Houghton University fired Wilmot and Zelaya for bucking the school’s policy. According to Houghton, the policy doesn’t specifically relate to pronoun usage so much as it does to “extraneous items” in signatures — including Bible verses. Wilmot admitted that “his views regarding gender and identity do not fully align with the theology of the Wesleyan Church, the sponsoring denomination of Houghton University.” Again, that’s on him, and nobody asked him to become a pronoun crusader.

“The ideas that one’s pronouns are preferred, subject to change, and may be inconsistent with one’s biological sex are inconsistent with the beliefs of Houghton University,” the college’s president Wayne D. Lewis said to Christianity Today. “We believe the assignment of one’s sex and gender is a divine prerogative. We require that employees of the university be respectful of the university’s beliefs and positions.”





So two employees who ran afoul of their employer’s policies were fired. Cut and dried, right? Not for Christianity Today; instead the magazine decided that it was worth exploring whether Christians should cave to the left and push for “preferred pronouns.”

The discussion over pronouns goes beyond ‘virtue signaling’ or ‘political correctness,’” Carvalho writes. “Christians who have thought deeply about this issue understand the role of language in shaping reality and thought and believe it’s central in how we treat people as image-bearers of worth and value.”

Carvalho cites survey data that demonstrates that the pronoun debate has led a majority of mainstream Christians to hold fast to traditional, biblical gender roles, but that doesn’t stop Christianity Today from highlighting those who want to compromise with culture. After all, she writes, “Some people argue that to not use their self-identified pronouns is to erase their existence.

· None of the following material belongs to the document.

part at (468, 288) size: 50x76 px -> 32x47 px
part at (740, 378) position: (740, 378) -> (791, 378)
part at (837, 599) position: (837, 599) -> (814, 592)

For them, pronouns are not just ‘preferred’—they are in fact the most accurate.” So who cares what the timeless truth of the Bible says?

To her credit, Carvalho does cite and quote pastors, authors, and theologians who believe in following the norms of scripture over the whims of culture, but she cites them as a contrast to those who affirm sin out of “care” for those who use deviant pronouns.

“Using others’ requested pronouns can demonstrate that Christians care for them, whether or not they hold the same positions on questions around gender and sexuality,” she writes, adding later on that “One can believe in the inherent truths of maleness and femaleness and also that God loves and cares for every person.”





At the end of the day, truth is truth and sin is sin. God’s Word doesn’t call us to play word games to make unrepentant sinners feel better about themselves. The Bible tells us that God created male and female. We cannot pretend that there’s more than that, and we can’t pretend that humans can recreate themselves — no matter how much Christianity Today thinks we should.